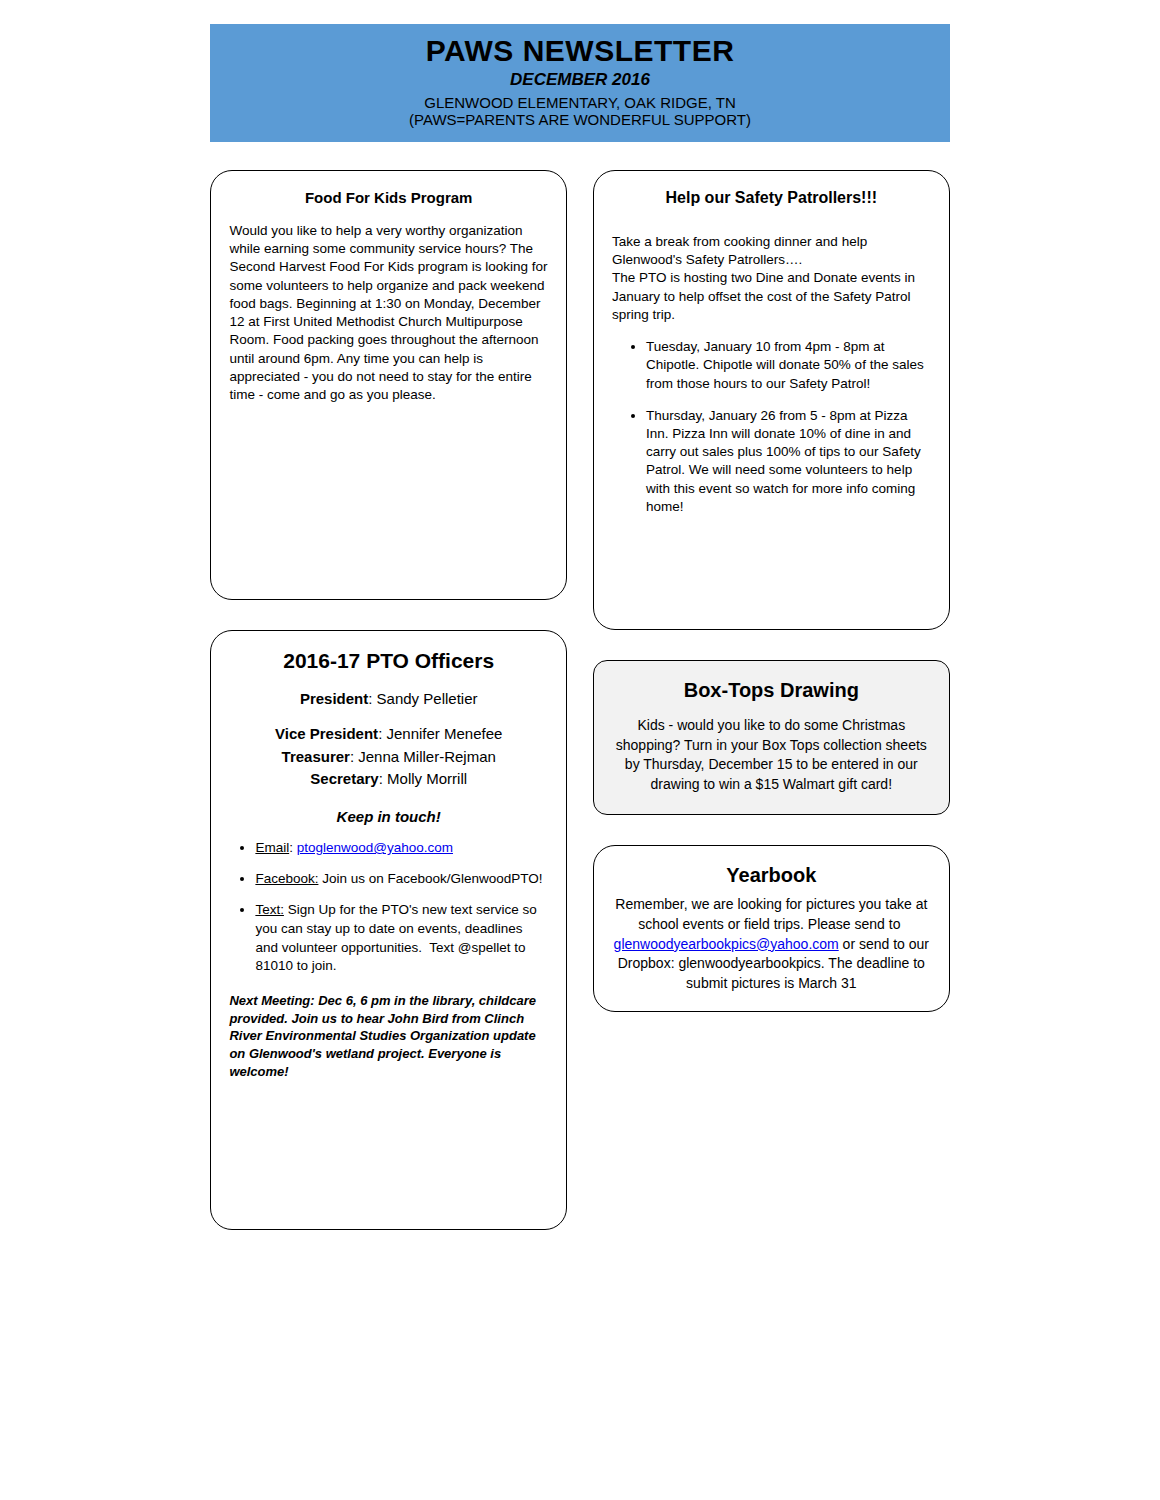PAWS NEWSLETTER
DECEMBER 2016
GLENWOOD ELEMENTARY, OAK RIDGE, TN
(PAWS=PARENTS ARE WONDERFUL SUPPORT)
Food For Kids Program
Would you like to help a very worthy organization while earning some community service hours? The Second Harvest Food For Kids program is looking for some volunteers to help organize and pack weekend food bags. Beginning at 1:30 on Monday, December 12 at First United Methodist Church Multipurpose Room. Food packing goes throughout the afternoon until around 6pm. Any time you can help is appreciated - you do not need to stay for the entire time - come and go as you please.
2016-17 PTO Officers
President: Sandy Pelletier
Vice President: Jennifer Menefee
Treasurer: Jenna Miller-Rejman
Secretary: Molly Morrill
Keep in touch!
Email: ptoglenwood@yahoo.com
Facebook: Join us on Facebook/GlenwoodPTO!
Text: Sign Up for the PTO's new text service so you can stay up to date on events, deadlines and volunteer opportunities. Text @spellet to 81010 to join.
Next Meeting: Dec 6, 6 pm in the library, childcare provided. Join us to hear John Bird from Clinch River Environmental Studies Organization update on Glenwood's wetland project. Everyone is welcome!
Help our Safety Patrollers!!!
Take a break from cooking dinner and help Glenwood's Safety Patrollers….
The PTO is hosting two Dine and Donate events in January to help offset the cost of the Safety Patrol spring trip.
Tuesday, January 10 from 4pm - 8pm at Chipotle. Chipotle will donate 50% of the sales from those hours to our Safety Patrol!
Thursday, January 26 from 5 - 8pm at Pizza Inn. Pizza Inn will donate 10% of dine in and carry out sales plus 100% of tips to our Safety Patrol. We will need some volunteers to help with this event so watch for more info coming home!
Box-Tops Drawing
Kids - would you like to do some Christmas shopping? Turn in your Box Tops collection sheets by Thursday, December 15 to be entered in our drawing to win a $15 Walmart gift card!
Yearbook
Remember, we are looking for pictures you take at school events or field trips. Please send to glenwoodyearbookpics@yahoo.com or send to our Dropbox: glenwoodyearbookpics. The deadline to submit pictures is March 31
──────────
▸ Task to carry out: Could every entry be restated word for word, pictures excluded?

▸ Answer box:
PAWS NEWSLETTER
DECEMBER 2016
GLENWOOD ELEMENTARY, OAK RIDGE, TN
(PAWS=PARENTS ARE WONDERFUL SUPPORT)
Food For Kids Program
Would you like to help a very worthy organization while earning some community service hours? The Second Harvest Food For Kids program is looking for some volunteers to help organize and pack weekend food bags. Beginning at 1:30 on Monday, December 12 at First United Methodist Church Multipurpose Room. Food packing goes throughout the afternoon until around 6pm. Any time you can help is appreciated - you do not need to stay for the entire time - come and go as you please.
2016-17 PTO Officers
President: Sandy Pelletier
Vice President: Jennifer Menefee
Treasurer: Jenna Miller-Rejman
Secretary: Molly Morrill
Keep in touch!
Email: ptoglenwood@yahoo.com
Facebook: Join us on Facebook/GlenwoodPTO!
Text: Sign Up for the PTO's new text service so you can stay up to date on events, deadlines and volunteer opportunities. Text @spellet to 81010 to join.
Next Meeting: Dec 6, 6 pm in the library, childcare provided. Join us to hear John Bird from Clinch River Environmental Studies Organization update on Glenwood's wetland project. Everyone is welcome!
Help our Safety Patrollers!!!
Take a break from cooking dinner and help Glenwood's Safety Patrollers….
The PTO is hosting two Dine and Donate events in January to help offset the cost of the Safety Patrol spring trip.
Tuesday, January 10 from 4pm - 8pm at Chipotle. Chipotle will donate 50% of the sales from those hours to our Safety Patrol!
Thursday, January 26 from 5 - 8pm at Pizza Inn. Pizza Inn will donate 10% of dine in and carry out sales plus 100% of tips to our Safety Patrol. We will need some volunteers to help with this event so watch for more info coming home!
Box-Tops Drawing
Kids - would you like to do some Christmas shopping? Turn in your Box Tops collection sheets by Thursday, December 15 to be entered in our drawing to win a $15 Walmart gift card!
Yearbook
Remember, we are looking for pictures you take at school events or field trips. Please send to glenwoodyearbookpics@yahoo.com or send to our Dropbox: glenwoodyearbookpics. The deadline to submit pictures is March 31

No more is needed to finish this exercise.